The talk radio format continued through the 1990s, surviving a simulcast attempt with the Novick-controlled 96.9 MHz which also sported the WKIP-FM call sign. After Straus Media purchased Novick's stations in November 1996, elements of WKIP's programming began to be heard on sister stations in Ellenville, Hudson, and Catskill.

CBS News Justice Correspondent Scott MacFarlane began his career at WKIP in this era.

===Adult standards===
WKIP and all of Straus's stations were sold to Clear Channel Communications in June 2000. Clear Channel took control of the stations that October. With the ownership change came a new format, the "Music of Your Life" adult standards format, as part of the "Hudson Valley Nostalgia Network". WKIP was simulcast with WELV in Ellenville, WGHQ in Kingston, and WHUC in Hudson. Each station ran its own commercials but aired the same music.

===Return to talk===
The "Nostalgia Network" was dismantled in 2004 with WKIP keeping the standards format for three more years. Then in October 2007, the station returned to talk radio programming, carrying mostly shows from Clear Channel's Premiere Networks.

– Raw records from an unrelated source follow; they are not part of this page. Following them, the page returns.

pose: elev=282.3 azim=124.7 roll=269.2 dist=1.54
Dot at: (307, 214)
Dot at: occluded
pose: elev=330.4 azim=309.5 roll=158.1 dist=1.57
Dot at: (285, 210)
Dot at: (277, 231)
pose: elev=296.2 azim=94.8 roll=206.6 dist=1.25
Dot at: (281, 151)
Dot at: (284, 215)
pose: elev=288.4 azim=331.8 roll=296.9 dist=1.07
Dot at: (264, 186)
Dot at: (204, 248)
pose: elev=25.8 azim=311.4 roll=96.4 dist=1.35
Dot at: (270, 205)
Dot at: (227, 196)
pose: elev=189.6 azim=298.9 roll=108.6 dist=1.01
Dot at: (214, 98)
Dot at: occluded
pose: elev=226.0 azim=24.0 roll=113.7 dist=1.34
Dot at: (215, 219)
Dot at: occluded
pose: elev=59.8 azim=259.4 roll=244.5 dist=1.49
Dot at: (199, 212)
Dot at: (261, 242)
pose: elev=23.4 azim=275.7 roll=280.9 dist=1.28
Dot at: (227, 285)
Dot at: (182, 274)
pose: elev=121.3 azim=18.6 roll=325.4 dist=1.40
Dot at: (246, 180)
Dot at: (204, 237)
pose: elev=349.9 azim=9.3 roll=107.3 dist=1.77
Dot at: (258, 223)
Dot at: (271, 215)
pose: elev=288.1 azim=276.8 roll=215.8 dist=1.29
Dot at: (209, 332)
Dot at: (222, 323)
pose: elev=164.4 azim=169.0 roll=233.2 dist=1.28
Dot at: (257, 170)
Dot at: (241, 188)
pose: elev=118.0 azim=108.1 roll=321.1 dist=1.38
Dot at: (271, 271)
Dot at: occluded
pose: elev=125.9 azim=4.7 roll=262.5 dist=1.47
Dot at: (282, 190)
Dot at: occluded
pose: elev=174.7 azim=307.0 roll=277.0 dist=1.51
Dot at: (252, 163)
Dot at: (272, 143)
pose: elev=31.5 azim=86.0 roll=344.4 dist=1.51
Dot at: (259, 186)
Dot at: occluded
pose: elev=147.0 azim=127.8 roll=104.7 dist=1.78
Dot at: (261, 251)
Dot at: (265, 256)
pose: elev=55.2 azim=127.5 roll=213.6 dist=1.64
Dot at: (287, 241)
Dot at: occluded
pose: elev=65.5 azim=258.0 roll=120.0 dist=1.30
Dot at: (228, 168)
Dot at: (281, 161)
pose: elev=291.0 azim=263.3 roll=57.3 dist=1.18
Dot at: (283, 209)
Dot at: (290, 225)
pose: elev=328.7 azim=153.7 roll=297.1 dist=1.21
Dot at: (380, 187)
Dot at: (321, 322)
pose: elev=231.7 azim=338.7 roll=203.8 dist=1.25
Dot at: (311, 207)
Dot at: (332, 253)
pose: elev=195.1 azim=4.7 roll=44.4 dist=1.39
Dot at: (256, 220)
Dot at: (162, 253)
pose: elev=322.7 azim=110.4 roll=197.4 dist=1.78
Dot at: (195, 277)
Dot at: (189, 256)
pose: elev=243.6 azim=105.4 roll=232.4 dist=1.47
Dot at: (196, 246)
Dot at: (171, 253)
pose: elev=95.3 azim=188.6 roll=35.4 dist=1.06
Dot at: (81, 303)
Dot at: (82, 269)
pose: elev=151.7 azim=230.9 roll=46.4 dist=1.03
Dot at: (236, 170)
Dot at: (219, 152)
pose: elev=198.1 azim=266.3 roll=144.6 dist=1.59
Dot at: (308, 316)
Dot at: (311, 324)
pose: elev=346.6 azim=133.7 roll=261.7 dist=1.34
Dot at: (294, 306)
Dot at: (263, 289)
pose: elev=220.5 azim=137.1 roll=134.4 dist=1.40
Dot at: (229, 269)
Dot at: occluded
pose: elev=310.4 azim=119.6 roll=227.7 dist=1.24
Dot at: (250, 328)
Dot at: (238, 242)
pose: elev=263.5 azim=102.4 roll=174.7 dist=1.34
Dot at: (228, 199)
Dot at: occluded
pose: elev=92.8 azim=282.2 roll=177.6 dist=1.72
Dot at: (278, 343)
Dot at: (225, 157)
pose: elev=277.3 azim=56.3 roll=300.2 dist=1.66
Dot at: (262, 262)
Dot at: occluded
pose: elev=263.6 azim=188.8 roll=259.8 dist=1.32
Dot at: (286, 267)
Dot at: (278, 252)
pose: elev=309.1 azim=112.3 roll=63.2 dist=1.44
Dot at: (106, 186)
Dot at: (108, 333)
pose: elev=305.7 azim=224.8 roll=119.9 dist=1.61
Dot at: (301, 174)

On June 10, 2008, WKIP dropped Quinn and Rose and began running the syndicated Don Imus morning show until October 1, 2012. At that time, Hudson Valley Focus with Tom Sipos became the station's new morning show. The morning show was later hosted by Ed Kowalski. In 2025, the local morning show ended and was replaced with a Premiere Networks wake-up show, hosted by Michael DelGiorno based at co-owned WLAC Nashville.